Version du 25 mars 2015 à 19:27

Référence

Rita Abrahamsen et Michael C. Williams, 2011, Security Beyond the State, Cambridge University Press, volume, numéro, pages. Web

Catégorisation

Résumé

Across the globe, from mega-cities to isolated resource enclaves, the provision and governance of security takes place within assemblages that are de-territorialized in terms of actors, technologies, norms and discourses. They are embedded in a complex transnational architecture, defying conventional distinctions between public and private, global and local. Drawing on theories of globalization and late modernity, along with insights from criminology, political science and sociology, Security Beyond the State maps the emergence of the global private security sector and develops a novel analytical framework for understanding these global security assemblages. Through in-depth examinations of four African countries – Kenya, Nigeria, Sierra Leone and South Africa – it demonstrates how global security assemblages affect the distribution of social power, the dynamics of state stability, and the operations of the international political economy, with significant implications for who gets secured and how in a global era.

Introduction

  • Private security is quickly becoming a central and pervasive part of everyday life, across the globe. It shows the need to move security studies beyond analysis of the state.
  • Privatization does not come to undermine the power of the state and its monopoly of violence :
    • "Rather than private security eroding the power of the state, or threatening its power and authority, its proliferation is linked to changes inside the state, and its power stems not primarily from the barrel of the gun but from its links to public forms of power and authority. These transformations have led to the emergence of what we call global security assemblages' new security structures and practices that are simultaneously public and private, global and local" (p. 3).
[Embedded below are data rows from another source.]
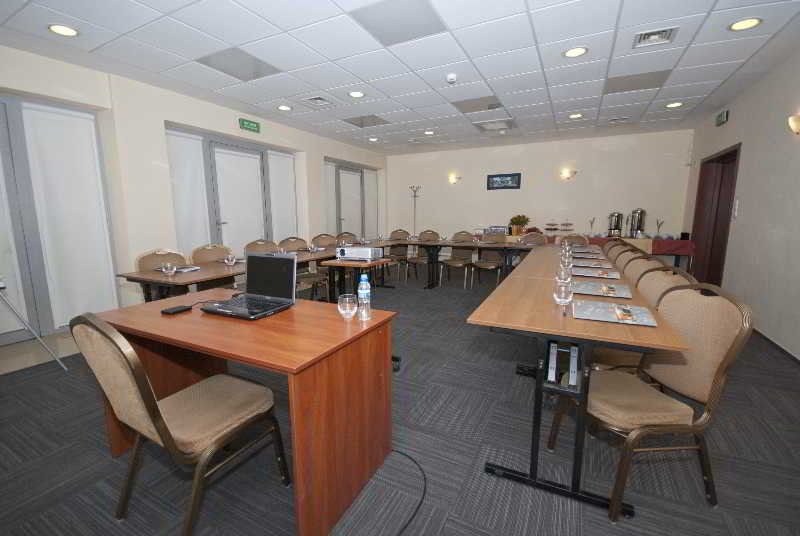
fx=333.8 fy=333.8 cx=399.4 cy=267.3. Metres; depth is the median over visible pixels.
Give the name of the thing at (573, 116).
ceiling light
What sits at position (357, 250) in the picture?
projector
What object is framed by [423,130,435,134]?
ceiling light
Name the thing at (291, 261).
laptop
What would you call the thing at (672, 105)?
ceiling light
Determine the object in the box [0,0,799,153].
ceiling
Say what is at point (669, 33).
air vent
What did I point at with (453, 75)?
smoke detector
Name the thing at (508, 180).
picture
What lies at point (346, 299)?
drinking glass
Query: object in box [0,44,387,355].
left wall
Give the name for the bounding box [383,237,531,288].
long table
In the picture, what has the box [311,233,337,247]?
chair
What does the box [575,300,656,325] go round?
brochure
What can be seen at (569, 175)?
wall lamp
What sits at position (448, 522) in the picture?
floor
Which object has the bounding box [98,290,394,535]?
wooden desk
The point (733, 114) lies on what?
right wall
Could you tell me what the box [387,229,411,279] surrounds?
chair
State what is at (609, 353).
chair
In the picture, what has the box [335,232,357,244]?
chair
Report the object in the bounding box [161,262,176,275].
glass
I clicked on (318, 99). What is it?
air vent
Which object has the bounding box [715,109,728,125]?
exit sign
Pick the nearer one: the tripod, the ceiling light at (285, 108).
the tripod
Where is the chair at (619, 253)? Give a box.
[605,242,631,264]
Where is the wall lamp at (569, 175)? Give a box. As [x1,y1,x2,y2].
[560,169,576,179]
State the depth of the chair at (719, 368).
1.43 m
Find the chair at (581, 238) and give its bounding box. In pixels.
[559,233,589,244]
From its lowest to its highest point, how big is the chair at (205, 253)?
0.927 m
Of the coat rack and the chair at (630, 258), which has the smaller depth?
the chair at (630, 258)
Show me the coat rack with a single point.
(415, 196)
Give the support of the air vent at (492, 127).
in the ceiling
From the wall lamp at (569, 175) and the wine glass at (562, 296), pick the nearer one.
the wine glass at (562, 296)
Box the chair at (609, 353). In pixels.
[589,265,695,375]
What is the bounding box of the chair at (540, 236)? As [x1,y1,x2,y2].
[522,232,547,244]
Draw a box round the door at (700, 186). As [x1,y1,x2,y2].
[689,142,740,285]
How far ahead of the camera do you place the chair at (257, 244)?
4.33 m
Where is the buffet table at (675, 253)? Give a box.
[544,233,694,270]
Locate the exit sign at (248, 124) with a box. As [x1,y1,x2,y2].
[239,118,260,132]
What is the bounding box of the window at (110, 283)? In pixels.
[0,92,120,341]
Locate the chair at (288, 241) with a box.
[280,236,328,299]
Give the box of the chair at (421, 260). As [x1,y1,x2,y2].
[407,230,439,281]
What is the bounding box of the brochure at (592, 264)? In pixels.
[573,261,613,269]
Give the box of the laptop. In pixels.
[199,252,295,319]
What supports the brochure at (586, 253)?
on the conference table at (583, 325)
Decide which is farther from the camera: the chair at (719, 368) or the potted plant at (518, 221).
the potted plant at (518, 221)
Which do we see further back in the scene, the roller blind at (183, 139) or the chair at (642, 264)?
the roller blind at (183, 139)
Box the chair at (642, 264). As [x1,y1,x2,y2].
[621,254,664,284]
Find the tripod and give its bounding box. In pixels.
[0,278,68,370]
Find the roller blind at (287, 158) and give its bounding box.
[268,150,296,239]
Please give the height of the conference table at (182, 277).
0.756 m
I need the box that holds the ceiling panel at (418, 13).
[349,0,444,44]
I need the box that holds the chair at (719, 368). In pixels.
[552,281,755,518]
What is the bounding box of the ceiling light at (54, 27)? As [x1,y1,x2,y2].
[48,23,78,36]
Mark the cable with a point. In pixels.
(420, 503)
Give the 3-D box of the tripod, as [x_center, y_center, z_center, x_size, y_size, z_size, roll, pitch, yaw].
[-3.200,0.102,2.478,0.604,1.567,0.751,4,10,27]
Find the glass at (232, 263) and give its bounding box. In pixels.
[224,254,235,265]
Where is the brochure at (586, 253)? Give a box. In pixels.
[571,250,605,256]
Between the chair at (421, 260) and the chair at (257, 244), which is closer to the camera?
the chair at (257, 244)
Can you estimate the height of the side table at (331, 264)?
0.817 m
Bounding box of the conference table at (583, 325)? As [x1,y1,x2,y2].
[467,247,693,517]
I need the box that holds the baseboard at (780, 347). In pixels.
[752,327,799,364]
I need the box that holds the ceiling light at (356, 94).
[348,90,365,97]
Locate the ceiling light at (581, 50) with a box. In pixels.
[563,46,587,57]
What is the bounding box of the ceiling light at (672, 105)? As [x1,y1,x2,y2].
[665,101,683,107]
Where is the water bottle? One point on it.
(360, 291)
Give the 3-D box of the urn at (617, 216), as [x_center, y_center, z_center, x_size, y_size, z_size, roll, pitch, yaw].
[4.093,-0.821,6.347,0.244,0.470,0.239,4,10,27]
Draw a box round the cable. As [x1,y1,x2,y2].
[384,451,427,535]
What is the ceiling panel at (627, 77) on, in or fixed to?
in the ceiling
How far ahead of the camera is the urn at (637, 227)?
6.09 m
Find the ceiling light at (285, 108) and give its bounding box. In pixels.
[277,104,291,110]
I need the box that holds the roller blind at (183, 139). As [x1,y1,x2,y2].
[165,129,210,253]
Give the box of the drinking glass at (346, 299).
[337,293,357,320]
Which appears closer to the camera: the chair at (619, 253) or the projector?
the projector
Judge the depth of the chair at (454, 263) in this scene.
5.99 m
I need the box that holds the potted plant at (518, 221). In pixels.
[508,214,529,234]
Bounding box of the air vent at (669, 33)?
[632,26,677,48]
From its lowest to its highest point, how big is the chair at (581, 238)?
0.930 m
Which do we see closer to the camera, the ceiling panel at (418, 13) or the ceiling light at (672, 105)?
the ceiling panel at (418, 13)
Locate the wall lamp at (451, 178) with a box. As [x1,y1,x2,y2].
[448,174,461,183]
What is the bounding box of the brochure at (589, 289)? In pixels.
[570,280,629,297]
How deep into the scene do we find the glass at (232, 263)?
3.22 m
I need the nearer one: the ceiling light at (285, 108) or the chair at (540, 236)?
the ceiling light at (285, 108)
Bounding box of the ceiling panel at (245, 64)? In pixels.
[196,47,283,80]
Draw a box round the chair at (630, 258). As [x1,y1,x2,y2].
[613,247,646,274]
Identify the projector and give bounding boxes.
[335,246,382,260]
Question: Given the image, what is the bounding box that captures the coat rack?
[409,185,420,235]
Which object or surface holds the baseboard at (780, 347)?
attached to the right wall at (733, 114)
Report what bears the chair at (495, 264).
on the floor
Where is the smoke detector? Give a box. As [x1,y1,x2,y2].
[446,73,457,83]
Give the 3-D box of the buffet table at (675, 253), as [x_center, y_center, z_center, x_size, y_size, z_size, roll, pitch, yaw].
[3.470,-0.187,6.818,3.902,0.866,0.985,4,10,27]
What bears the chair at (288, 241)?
on the floor
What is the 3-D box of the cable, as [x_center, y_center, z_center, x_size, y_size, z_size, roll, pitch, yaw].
[-0.069,1.025,1.476,0.404,0.014,0.637,4,10,27]
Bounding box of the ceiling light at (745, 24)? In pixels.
[728,17,762,30]
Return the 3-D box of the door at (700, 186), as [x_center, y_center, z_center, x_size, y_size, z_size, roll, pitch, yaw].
[4.898,-0.638,5.207,0.230,2.285,1.106,4,10,27]
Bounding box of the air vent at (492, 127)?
[473,118,515,130]
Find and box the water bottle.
[357,273,371,320]
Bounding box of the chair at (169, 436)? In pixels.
[70,309,289,535]
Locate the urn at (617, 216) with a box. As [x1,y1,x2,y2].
[607,211,623,236]
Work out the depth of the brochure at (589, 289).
2.12 m
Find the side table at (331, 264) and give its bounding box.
[322,257,390,302]
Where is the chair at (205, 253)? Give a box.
[190,243,240,288]
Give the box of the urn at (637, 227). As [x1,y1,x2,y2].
[629,209,646,237]
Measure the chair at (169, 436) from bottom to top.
0.932 m
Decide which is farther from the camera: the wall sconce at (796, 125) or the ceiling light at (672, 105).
the ceiling light at (672, 105)
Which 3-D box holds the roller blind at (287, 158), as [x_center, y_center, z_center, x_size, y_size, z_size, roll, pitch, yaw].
[-2.098,-0.996,6.083,0.058,2.105,0.590,4,10,27]
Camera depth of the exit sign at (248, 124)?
5.06 m
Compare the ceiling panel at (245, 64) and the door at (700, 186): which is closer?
the ceiling panel at (245, 64)
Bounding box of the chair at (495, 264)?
[472,232,506,287]
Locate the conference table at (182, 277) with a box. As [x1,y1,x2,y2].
[118,244,380,302]
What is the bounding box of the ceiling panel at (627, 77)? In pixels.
[602,70,670,93]
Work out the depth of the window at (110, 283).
3.32 m
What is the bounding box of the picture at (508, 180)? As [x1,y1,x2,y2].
[487,173,520,189]
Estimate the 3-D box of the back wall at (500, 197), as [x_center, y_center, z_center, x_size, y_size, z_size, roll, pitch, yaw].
[2.447,-1.337,7.544,6.499,2.748,0.196,4,10,27]
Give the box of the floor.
[0,262,799,535]
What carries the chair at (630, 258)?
on the floor
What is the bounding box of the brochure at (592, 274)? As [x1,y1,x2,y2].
[573,267,621,278]
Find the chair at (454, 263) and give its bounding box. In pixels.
[439,231,474,287]
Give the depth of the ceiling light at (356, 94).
4.18 m
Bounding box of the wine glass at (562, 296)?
[553,280,573,305]
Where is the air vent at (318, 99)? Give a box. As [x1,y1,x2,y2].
[301,95,334,107]
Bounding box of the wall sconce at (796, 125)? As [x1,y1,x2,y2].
[788,113,799,133]
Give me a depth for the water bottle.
1.58 m
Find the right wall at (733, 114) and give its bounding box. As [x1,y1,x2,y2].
[685,46,799,358]
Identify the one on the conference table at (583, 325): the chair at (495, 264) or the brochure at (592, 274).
the brochure at (592, 274)
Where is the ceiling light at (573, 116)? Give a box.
[568,112,582,118]
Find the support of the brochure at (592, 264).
on the conference table at (583, 325)
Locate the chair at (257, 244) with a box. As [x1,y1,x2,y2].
[243,239,278,256]
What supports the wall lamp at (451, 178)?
attached to the back wall at (500, 197)
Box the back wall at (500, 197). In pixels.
[386,128,692,257]
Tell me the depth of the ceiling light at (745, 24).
2.63 m
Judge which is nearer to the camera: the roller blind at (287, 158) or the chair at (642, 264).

    • Private security necessarily leads to abuses, lack of accountability, etc. But it is enmeshed in broader political processes.
    • One starting point to analyze it is the "historically constitued division between the public and the private": traditionally, citizens are protected by public officiers. This public-private distinction is historically constituted seemingly fixed categories, embedded in the most powerful institutional and conceptual expressions of modern sovereignty. They are used to affirm or challenge relations of power. This leads to a set of methodological processes:
    • "Sociologically, we need to capture not only the historical relationship between public and private force, but also the new social forces and rearticulations of the public and private that are part of the striking resurgence of private security" (p. 8)
    • "Theoretically, we need to explore how specific articulations of the public-private-security relationship are constitutive features of modern liberal politics and the international system, and how they too are being influenced, challenged and rearticulated through contemporary processes of security privatization".
  • The authors appeal to Bourdieu's take on Weber, seeing the state as a field of power, where the holders of capital of different species struggle for power over the state. This view can make private security a capital nholder in that field, overcomoing the somewhat simplistic public-private distinction.And indeed, private policing for the state has been common in Europe until the late 19th century. True also in the US. Private forces were central in colonization and global power structures.
    • The significance and impact of security can only be understood by moving beyond the public-private distinction, with the recognition of how these distinctions are being reconfigured into networks and practices indicative of new relations of power.
    • New perspectives and methodologies are needed to capture the reconfigured security field witin global seucrity assemblages.
    • Need to break with state-centirc approach, especially in the neo-liberal ideological framework.